Ecosystem services may be defined as those beneficial and not so beneficial aspects of a functioning ecological unit that can be made available to human communities.
Ecosystem services can be seen as primary and secondary services provided by topographical, atmospheric, hydrological or landscape features of natural areas.
1. primary ecosystem services
see: water, energy, air, & land as WEAL
2. secondary ecosystem services
- shade
- scenery
- flood protection
- wind protection
- wind energy
- solar (thermal or electrical) energy
- thermal regulation
- geothermal energy
- soil moisture
- soil fertility
- minerals
- salt
- ice
- oil
- gas
- coal
- fuels
- slope
- food and fiber
- biomass
- wildlife
- fisheries
- sanitation
- enjoyment
- recreational commerce
- physical and mental health
Because ecological systems process materials and energy is such a manner as to distribute food and resources in a timely and periodically predictable manner, services can be derived from, but may be disrupted by the removal of essential elements, keystone species or capacity straining activities on the part of any dominant species. A well functioning ecosystem has what we call integrity.
Laws of Ecology govern how these primary and secondary services are performed and thus become available to species.

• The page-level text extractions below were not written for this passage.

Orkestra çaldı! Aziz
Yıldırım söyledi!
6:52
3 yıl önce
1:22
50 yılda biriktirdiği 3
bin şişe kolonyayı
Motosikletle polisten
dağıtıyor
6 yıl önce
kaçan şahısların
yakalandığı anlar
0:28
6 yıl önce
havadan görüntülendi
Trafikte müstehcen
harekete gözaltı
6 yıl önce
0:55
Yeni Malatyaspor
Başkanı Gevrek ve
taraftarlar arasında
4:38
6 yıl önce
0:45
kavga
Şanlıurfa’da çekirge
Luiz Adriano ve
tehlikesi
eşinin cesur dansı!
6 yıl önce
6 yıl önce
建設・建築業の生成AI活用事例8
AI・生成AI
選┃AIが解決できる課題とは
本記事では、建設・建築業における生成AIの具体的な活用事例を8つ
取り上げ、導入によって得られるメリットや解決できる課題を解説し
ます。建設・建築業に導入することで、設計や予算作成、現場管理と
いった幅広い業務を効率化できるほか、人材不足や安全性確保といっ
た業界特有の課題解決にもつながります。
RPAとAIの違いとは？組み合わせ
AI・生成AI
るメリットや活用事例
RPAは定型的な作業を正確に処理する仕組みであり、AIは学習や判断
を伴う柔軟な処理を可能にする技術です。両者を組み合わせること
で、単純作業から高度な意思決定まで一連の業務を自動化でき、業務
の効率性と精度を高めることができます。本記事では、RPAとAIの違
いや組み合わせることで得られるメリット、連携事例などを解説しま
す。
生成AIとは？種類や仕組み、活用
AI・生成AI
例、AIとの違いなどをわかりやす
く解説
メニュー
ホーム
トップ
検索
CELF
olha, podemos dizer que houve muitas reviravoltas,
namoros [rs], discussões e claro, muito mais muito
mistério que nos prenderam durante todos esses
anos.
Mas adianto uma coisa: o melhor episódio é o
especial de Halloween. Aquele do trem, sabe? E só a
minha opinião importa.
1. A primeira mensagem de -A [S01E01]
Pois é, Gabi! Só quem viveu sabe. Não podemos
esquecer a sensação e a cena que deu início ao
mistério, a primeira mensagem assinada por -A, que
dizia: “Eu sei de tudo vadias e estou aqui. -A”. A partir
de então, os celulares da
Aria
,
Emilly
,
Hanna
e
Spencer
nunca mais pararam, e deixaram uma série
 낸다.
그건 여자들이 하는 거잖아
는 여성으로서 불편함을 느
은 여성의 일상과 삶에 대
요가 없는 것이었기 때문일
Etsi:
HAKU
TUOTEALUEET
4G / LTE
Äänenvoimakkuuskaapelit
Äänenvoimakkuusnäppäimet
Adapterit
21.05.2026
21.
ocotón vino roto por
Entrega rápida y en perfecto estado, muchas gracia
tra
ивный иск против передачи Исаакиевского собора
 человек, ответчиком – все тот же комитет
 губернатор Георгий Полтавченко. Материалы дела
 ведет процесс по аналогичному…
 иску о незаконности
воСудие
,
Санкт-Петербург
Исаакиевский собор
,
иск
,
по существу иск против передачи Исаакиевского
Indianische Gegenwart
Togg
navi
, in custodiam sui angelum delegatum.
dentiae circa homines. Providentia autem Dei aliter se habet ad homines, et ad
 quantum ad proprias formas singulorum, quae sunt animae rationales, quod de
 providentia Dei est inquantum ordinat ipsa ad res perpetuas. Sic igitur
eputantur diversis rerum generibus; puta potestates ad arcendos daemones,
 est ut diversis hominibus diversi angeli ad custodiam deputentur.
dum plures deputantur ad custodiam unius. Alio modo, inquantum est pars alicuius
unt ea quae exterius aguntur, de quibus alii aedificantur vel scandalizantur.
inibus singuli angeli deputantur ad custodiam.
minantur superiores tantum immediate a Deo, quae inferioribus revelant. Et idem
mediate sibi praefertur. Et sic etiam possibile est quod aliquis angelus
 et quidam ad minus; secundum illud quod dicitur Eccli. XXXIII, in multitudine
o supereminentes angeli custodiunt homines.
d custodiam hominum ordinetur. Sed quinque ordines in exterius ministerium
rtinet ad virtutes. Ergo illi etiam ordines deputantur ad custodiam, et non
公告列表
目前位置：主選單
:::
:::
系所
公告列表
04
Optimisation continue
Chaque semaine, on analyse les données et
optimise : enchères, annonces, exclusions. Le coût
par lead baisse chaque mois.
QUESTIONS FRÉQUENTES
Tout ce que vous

These services are valuable because ecosystems function as a unity of processes and a forum of functions that cycle over time to sustain communities because they maintain optimal conditions by supplying the trace elements that would otherwise rob an ecological community of the means to support growing populations and diverse adaptations to changing external and internal conditions.
For growth to continue, decay must also occur removing wastes so that past adaptive strategies of organisms can be made available to future generations. This is largely done by genetic systems that may be as complicated as ecological systems; hence the name genosystem on the above diagram.